Objective: To understand different approaches to data distribution in Chapel.
The code for this exercise can be found here.
Instructions on how to log into the remote machine and how to download the source code to your working directory (using wget) can be found here.

In this exercise, we will create some Chapel programs which distribute data between locales running on different nodes of the Raijin system.

Setup

Load the Chapel programming environment with the following command:
  bash-4.1$ . /short/c37/modules/chapel-1.16.0/util/setchplenv.bash
Chapel requires a newer version of OpenMPI than we have been using (it needs support for the MPI_THREAD_MULTIPLE threading mode). You can confirm that your Chapel environment is correctly configured for Raijin, as follows:
  bash-4.1$ chpl --version
  chpl Version 1.16.0
  bash-4.1$ env | grep CHPL
  CHPL_COMM=gasnet
  CHPL_COMM_SUBSTRATE=ibv
  CHPL_HOST_PLATFORM=linux64
  CHPL_TARGET_ARCH=sandybridge
  CHPL_HOME=/short/c37/modules/chapel-1.16.0
  CHPL_LAUNCHER=gasnetrun_ibv
  bash-4.1$ mpirun -version
  mpirun (Open MPI) 3.0.0

  Report bugs to http://www.open-mpi.org/community/help/

Exercise 1: Using Domain Maps to Distribute Data

The file daxpy.chpl contains a simple Chapel program which allocates two arrays X and Y, and then performs the following update:

Y = α × X + Y

Both arrays share the same domain, but they have different distributions (i.e. the points in the domain are mapped differently to the set of locales).

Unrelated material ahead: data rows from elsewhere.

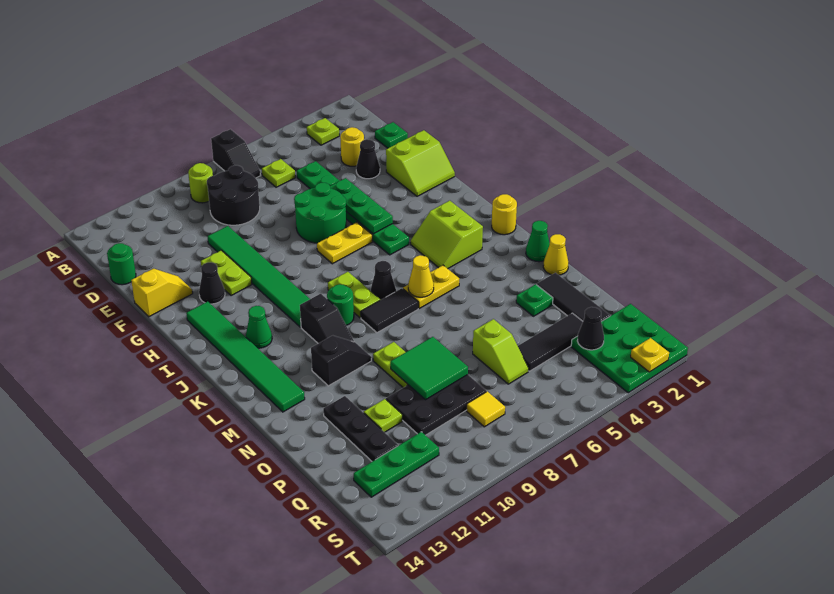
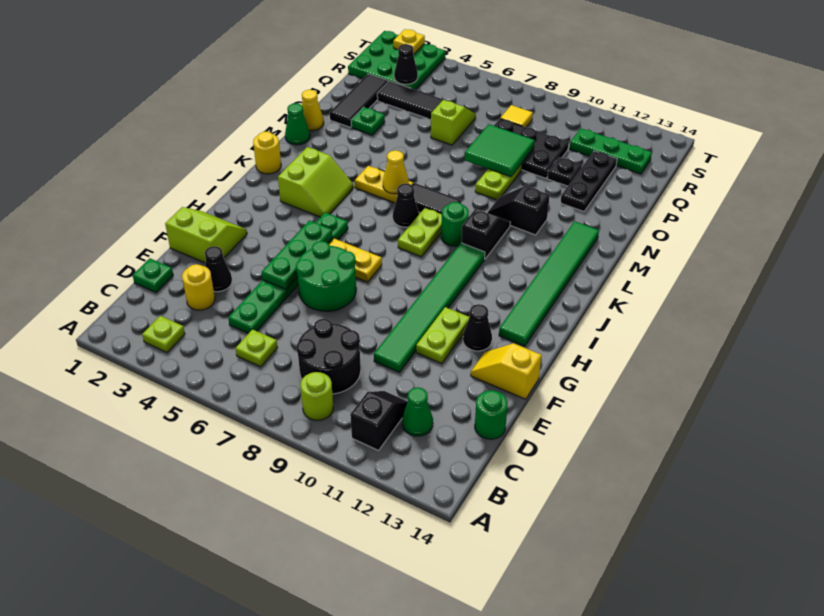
black slope A7:B7 level 1 top A -> black slope B11:C11 level 1 top B
green cone J12 level 1 -> green cone C12 level 1
lime plate P11 level 1 -> black plate P11 level 1

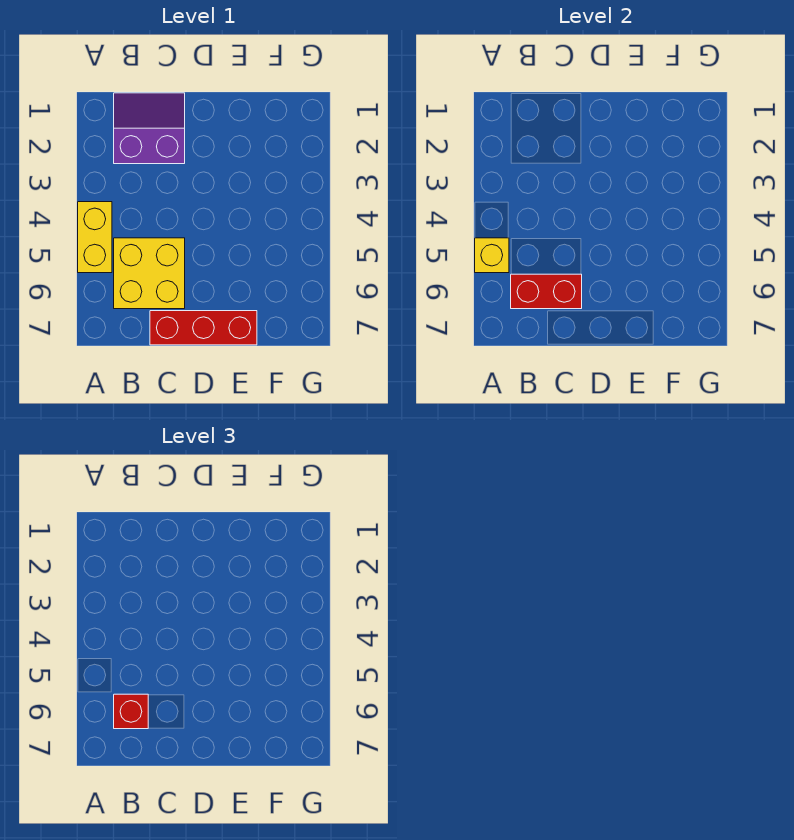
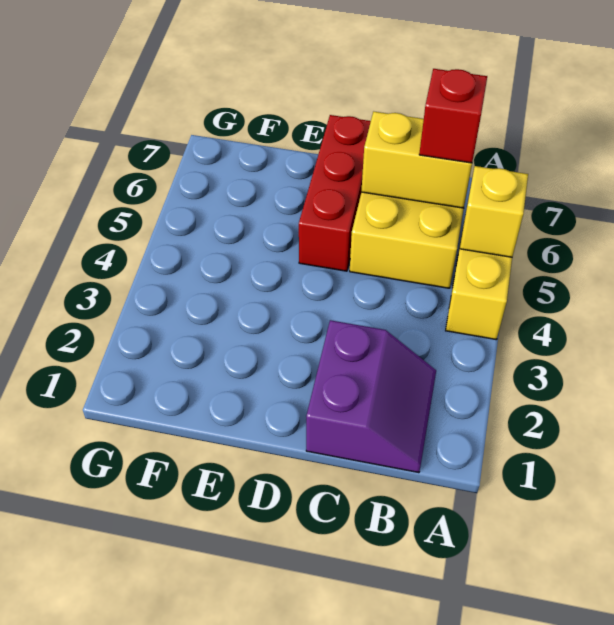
purple slope B1:C2 level 1 top 2 -> purple slope B1:C2 level 1 top C
red brick B6:C6 level 2 -> yellow brick B6:C6 level 2
red brick C7:E7 level 1 -> red brick D5:D7 level 1

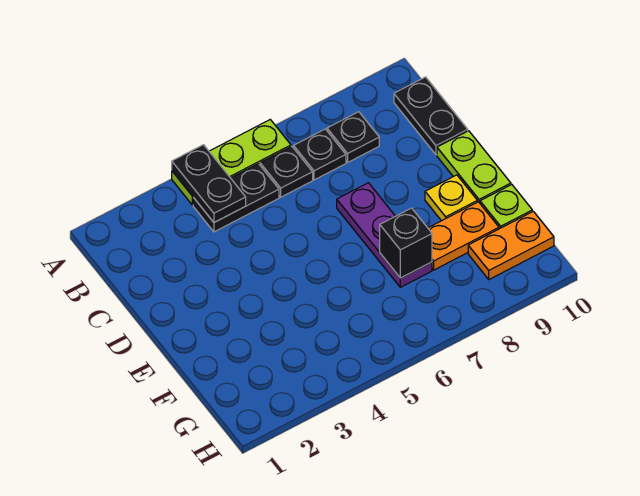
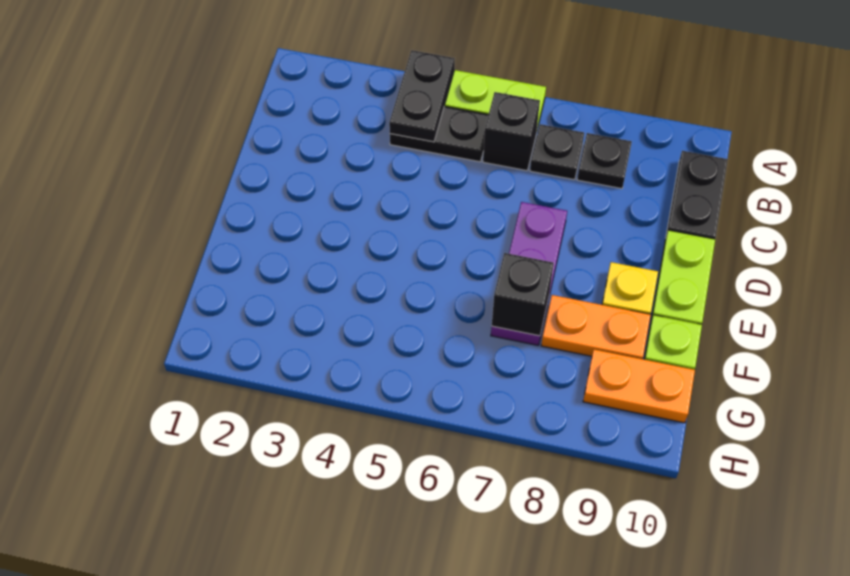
black plate B6 level 1 -> black brick B6 level 1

Compile and run the program on four domains:

  make
  ./daxpy -nl 4 --N 10000
You should see that X is divided into equal chunks for each locale using a block distribution, whereas Y is stored entirely on Locales[0].

Change the program so that both arrays use the same domain map. You should see a significant improvement in performance - can you explain why?

Now change the program so that Y uses a cyclic distribution across all locales. How does this affect the performance? What about if both arrays use the same cyclic distribution?

Exercise 2: Measuring Communication Performance

The file pingPong.chpl contains a Chapel version of the 'ping-pong' benchmark, which measures communication bandwidth between locales.

Review the code; you will see that there are no explicit messages like there were in the MPI version of ping-pong. Where does communication take place, and why?

Run the program on [1,2,4] locales using the batch_pingPong script. How does the bandwidth measured for Chapel compare with the bandwidth you measured for MPI?